年金額が以前より増えていても、年金だけでは老後の生活費を賄えないかもしれません。
総務省統計局が公表している「家計調査報告[家計収支編]2023年(令和5年)平均結果の概要」によると、65歳以上の夫婦のみの無職世帯(夫婦高齢者無職世帯)および65歳以上の単身無職世帯(高齢単身無職世帯)における家計収支では、それぞれ3万7916円と3万768円の不足分が発生していることが分かります。
2019年の家計調査報告も調べてみたところ、高齢夫婦無職世帯では3万3269円、高齢単身無職世帯では2万7090円の不足分が生じています。毎月3万円前後の不足分が発生した場合、1年で36万円、10年で360万円ほどを年金以外の収入源または貯蓄で補わなければなりません。

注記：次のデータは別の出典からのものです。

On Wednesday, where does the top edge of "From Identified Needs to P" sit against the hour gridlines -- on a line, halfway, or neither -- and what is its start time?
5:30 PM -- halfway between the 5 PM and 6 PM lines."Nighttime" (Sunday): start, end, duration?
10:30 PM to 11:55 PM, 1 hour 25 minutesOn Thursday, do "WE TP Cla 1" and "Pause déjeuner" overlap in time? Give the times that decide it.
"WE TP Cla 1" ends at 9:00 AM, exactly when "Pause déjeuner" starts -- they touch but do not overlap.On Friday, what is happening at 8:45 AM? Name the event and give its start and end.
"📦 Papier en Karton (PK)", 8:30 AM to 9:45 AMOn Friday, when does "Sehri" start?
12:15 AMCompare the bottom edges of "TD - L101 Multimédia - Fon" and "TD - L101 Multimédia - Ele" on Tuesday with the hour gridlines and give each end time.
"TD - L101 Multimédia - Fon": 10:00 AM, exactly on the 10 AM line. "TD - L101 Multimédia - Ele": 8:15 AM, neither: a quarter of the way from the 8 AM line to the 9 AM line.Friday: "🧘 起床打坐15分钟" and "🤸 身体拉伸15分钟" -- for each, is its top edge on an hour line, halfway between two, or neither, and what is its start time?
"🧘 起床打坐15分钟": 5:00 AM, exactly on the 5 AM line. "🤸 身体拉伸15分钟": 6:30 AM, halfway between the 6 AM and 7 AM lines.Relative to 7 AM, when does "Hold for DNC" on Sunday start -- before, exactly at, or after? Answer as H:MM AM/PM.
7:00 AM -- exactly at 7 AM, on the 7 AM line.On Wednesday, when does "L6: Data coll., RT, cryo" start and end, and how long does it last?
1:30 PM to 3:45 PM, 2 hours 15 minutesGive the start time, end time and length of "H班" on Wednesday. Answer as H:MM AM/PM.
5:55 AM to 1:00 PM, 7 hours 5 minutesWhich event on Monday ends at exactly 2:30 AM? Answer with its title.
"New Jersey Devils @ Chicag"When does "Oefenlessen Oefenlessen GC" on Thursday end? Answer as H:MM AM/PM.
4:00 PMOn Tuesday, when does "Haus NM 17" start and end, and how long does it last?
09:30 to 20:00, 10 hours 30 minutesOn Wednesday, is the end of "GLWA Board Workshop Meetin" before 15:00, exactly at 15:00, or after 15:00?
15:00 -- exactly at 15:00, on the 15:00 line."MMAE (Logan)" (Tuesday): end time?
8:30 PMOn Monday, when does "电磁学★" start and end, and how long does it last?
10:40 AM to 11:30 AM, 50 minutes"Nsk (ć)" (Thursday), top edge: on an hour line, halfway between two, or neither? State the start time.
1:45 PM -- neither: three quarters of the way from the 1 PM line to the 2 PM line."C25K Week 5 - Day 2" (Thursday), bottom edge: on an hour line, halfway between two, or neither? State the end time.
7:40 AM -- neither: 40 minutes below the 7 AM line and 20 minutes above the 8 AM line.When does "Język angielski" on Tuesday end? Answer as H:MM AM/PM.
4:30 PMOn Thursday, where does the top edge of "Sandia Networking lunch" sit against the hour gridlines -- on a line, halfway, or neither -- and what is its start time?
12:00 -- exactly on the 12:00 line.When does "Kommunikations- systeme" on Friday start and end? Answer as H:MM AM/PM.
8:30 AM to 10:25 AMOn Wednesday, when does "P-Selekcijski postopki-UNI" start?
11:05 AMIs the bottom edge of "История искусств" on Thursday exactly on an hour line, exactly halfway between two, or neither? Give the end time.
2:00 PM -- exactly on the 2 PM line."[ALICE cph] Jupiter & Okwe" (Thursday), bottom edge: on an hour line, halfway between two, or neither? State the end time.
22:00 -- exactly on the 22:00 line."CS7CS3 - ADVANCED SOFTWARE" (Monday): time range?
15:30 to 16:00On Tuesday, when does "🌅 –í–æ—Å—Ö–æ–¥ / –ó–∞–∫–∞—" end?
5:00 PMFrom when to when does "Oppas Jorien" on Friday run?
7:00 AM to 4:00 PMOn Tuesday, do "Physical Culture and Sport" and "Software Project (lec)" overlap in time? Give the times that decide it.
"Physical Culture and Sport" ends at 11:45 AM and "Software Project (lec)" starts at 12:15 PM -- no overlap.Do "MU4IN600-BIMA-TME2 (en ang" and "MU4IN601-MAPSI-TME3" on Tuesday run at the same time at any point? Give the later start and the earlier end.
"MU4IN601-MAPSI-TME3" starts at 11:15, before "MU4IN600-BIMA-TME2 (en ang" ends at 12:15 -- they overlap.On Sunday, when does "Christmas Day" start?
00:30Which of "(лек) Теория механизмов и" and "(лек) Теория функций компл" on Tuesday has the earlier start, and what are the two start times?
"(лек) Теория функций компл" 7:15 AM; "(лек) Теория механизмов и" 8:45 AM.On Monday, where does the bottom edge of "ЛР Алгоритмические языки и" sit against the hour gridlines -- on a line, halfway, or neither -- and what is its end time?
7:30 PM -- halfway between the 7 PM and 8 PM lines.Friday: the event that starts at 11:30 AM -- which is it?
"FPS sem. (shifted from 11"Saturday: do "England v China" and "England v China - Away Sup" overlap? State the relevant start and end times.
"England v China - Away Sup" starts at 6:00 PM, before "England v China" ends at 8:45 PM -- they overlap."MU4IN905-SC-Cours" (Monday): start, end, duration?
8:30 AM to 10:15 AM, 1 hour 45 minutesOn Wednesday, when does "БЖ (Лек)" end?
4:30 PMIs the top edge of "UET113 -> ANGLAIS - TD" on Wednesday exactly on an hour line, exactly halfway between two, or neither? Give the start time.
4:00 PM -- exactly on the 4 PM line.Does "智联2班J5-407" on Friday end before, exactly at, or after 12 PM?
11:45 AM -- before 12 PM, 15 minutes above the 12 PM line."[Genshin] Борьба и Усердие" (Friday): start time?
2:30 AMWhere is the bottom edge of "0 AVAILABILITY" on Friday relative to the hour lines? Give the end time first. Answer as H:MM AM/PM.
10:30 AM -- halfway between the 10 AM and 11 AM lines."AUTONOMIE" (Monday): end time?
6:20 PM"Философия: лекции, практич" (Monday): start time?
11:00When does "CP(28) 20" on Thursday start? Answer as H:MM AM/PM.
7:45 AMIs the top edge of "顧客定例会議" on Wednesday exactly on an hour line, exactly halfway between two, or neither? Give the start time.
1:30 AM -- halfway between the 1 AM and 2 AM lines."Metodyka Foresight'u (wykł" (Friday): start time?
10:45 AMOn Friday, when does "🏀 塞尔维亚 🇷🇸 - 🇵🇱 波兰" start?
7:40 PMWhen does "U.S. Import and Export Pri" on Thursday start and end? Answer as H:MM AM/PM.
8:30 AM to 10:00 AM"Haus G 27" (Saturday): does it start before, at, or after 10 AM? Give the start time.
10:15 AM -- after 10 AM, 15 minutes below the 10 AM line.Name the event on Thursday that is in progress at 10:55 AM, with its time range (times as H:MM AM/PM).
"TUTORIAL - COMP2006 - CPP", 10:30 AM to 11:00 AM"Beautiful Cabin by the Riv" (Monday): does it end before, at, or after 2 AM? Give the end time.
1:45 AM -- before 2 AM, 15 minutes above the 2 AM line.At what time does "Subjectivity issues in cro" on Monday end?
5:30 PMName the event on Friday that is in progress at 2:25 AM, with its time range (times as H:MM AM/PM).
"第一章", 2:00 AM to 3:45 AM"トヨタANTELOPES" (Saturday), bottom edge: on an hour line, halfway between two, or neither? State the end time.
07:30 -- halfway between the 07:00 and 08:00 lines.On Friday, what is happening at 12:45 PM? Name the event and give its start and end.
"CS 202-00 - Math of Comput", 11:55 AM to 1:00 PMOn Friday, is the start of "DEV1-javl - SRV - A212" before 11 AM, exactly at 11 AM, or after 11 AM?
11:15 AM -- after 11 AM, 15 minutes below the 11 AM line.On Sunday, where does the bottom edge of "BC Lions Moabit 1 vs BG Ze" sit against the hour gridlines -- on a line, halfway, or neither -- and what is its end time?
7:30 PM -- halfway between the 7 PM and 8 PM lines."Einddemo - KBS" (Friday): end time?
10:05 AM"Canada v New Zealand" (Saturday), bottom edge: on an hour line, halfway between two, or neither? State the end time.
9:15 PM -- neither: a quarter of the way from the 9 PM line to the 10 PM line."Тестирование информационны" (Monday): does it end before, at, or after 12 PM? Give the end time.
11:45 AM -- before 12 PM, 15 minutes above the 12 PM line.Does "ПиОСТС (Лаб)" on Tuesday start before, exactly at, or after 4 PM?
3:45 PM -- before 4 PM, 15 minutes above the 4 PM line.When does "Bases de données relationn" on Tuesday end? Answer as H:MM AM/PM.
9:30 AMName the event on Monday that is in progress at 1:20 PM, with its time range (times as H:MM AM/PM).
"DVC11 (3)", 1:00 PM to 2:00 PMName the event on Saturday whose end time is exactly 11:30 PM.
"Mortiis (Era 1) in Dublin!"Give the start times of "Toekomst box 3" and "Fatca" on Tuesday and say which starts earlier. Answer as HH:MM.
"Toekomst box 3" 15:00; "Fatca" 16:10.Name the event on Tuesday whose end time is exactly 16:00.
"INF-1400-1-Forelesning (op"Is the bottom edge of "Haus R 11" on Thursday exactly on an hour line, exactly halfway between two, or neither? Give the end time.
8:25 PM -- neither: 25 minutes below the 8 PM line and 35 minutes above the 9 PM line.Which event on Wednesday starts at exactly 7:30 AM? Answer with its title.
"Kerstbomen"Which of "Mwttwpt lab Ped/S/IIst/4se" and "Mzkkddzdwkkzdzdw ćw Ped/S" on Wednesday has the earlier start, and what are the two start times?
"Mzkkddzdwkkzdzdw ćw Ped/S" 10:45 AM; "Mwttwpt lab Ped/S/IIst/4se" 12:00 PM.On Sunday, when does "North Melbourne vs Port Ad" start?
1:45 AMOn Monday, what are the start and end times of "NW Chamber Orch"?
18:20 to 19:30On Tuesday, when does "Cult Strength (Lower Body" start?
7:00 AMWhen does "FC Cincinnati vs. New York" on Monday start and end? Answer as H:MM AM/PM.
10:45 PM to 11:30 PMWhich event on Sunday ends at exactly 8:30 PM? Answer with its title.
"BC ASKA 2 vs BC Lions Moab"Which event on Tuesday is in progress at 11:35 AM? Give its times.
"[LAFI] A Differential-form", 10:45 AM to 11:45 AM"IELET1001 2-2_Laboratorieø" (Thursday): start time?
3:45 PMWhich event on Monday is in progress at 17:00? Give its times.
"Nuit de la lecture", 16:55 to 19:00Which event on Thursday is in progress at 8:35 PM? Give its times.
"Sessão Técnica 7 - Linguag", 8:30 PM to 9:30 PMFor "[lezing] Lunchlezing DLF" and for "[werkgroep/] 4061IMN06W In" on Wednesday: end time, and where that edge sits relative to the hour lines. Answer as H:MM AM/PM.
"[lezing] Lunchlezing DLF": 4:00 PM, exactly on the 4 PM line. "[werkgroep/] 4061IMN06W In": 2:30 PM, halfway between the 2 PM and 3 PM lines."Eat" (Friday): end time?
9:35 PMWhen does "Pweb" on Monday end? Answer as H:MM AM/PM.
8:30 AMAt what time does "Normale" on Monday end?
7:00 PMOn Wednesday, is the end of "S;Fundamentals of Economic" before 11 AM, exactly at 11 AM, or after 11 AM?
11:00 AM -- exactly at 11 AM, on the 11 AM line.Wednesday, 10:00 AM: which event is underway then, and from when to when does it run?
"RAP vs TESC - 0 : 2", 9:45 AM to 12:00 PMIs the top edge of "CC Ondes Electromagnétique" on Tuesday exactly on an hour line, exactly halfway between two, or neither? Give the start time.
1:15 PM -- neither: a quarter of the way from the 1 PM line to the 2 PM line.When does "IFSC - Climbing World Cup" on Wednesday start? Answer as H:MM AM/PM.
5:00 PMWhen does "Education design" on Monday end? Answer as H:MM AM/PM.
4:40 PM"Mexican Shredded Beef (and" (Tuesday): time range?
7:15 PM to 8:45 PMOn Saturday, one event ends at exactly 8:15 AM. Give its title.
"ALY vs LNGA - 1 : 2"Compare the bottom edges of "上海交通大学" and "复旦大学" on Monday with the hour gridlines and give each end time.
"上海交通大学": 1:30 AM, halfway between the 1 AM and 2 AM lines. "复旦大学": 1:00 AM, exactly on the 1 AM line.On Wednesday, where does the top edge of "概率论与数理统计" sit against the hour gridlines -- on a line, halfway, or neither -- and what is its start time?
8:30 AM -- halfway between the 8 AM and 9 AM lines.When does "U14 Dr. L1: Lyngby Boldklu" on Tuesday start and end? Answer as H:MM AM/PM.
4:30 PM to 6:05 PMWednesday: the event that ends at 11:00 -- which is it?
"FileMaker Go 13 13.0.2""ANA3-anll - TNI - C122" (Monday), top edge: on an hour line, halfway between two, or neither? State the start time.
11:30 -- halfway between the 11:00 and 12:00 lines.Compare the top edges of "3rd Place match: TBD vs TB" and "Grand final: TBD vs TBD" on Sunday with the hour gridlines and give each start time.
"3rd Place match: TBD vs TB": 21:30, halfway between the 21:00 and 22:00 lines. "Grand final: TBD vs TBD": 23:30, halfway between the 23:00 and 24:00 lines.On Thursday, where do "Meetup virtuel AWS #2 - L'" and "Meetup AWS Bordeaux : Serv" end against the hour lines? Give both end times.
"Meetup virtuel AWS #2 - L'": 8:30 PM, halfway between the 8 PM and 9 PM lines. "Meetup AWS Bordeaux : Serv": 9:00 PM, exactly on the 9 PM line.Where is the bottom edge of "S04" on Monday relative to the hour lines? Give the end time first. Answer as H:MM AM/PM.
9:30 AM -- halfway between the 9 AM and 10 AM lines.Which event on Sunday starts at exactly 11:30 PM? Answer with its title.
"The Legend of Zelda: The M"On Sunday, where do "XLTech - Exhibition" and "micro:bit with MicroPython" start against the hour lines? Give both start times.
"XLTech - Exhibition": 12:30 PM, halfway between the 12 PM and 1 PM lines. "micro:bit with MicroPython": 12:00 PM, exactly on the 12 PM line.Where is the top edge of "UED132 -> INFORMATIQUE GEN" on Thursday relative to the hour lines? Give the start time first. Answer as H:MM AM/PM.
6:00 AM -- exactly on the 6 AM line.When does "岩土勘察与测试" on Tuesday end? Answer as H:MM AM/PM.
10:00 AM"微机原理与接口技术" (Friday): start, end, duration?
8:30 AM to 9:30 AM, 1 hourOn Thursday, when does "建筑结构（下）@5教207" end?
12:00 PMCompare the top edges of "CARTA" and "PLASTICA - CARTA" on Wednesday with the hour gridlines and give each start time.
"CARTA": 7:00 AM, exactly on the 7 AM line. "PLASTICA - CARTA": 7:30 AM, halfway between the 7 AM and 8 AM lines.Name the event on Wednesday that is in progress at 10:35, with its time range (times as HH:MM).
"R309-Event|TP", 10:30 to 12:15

老後生活で必要な生活費は各家庭で異なります。ゆとりのある生活を送りたい場合や、医療費・介護費で支出が増えた場合は、さらに高額な不足分が生じるでしょう。老後生活は年金だけでは賄いきれない可能性があることを踏まえて、定年後のライフプランを考えることが大切です。
2025年の年金額はどうなる? 家計収支の不足分はどうやって補う?
厚生労働省は2025年1月24日に、2025年度の年金額改定を公表しました。前年度から1.9%の引上げとなります。年金額の例は以下の通りです。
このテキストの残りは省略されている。